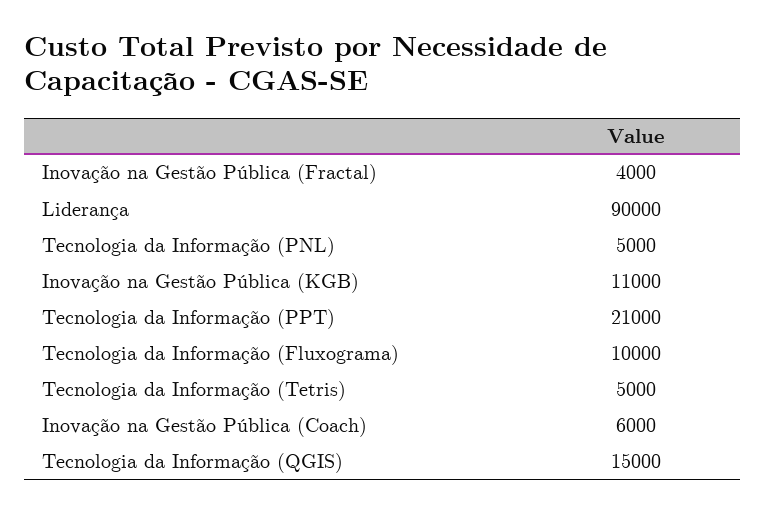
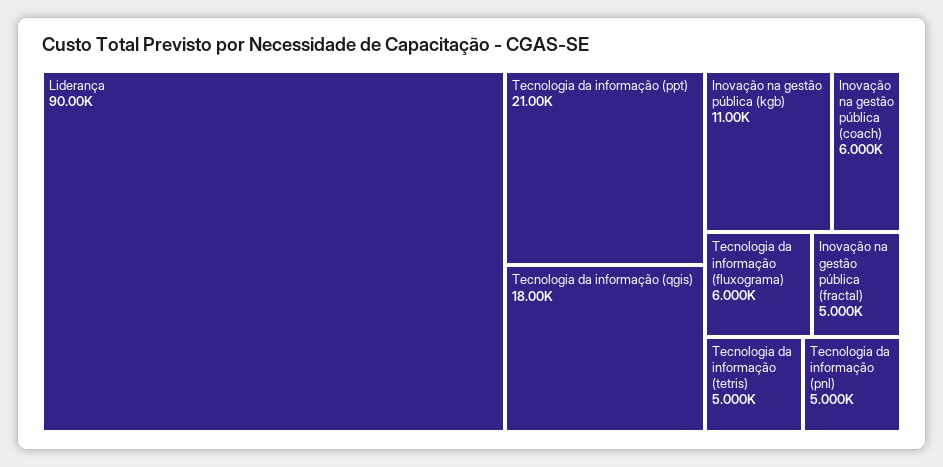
  {
-   "Inovação na Gestão Pública (Fractal)": 4000,
+   "Inovação na Gestão Pública (Fractal)": 5000,
    "Liderança": 90000,
    "Tecnologia da Informação (PNL)": 5000,
    "Inovação na Gestão Pública (KGB)": 11000,
    "Tecnologia da Informação (PPT)": 21000,
-   "Tecnologia da Informação (Fluxograma)": 10000,
+   "Tecnologia da Informação (Fluxograma)": 6000,
    "Tecnologia da Informação (Tetris)": 5000,
    "Inovação na Gestão Pública (Coach)": 6000,
-   "Tecnologia da Informação (QGIS)": 15000
+   "Tecnologia da Informação (QGIS)": 18000
  }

### PROBLEM
Exact copy, no pictures: please print the data above once more.

### ANSWER SPACE
  {
-   "Inovação na Gestão Pública (Fractal)": 4000,
+   "Inovação na Gestão Pública (Fractal)": 5000,
    "Liderança": 90000,
    "Tecnologia da Informação (PNL)": 5000,
    "Inovação na Gestão Pública (KGB)": 11000,
    "Tecnologia da Informação (PPT)": 21000,
-   "Tecnologia da Informação (Fluxograma)": 10000,
+   "Tecnologia da Informação (Fluxograma)": 6000,
    "Tecnologia da Informação (Tetris)": 5000,
    "Inovação na Gestão Pública (Coach)": 6000,
-   "Tecnologia da Informação (QGIS)": 15000
+   "Tecnologia da Informação (QGIS)": 18000
  }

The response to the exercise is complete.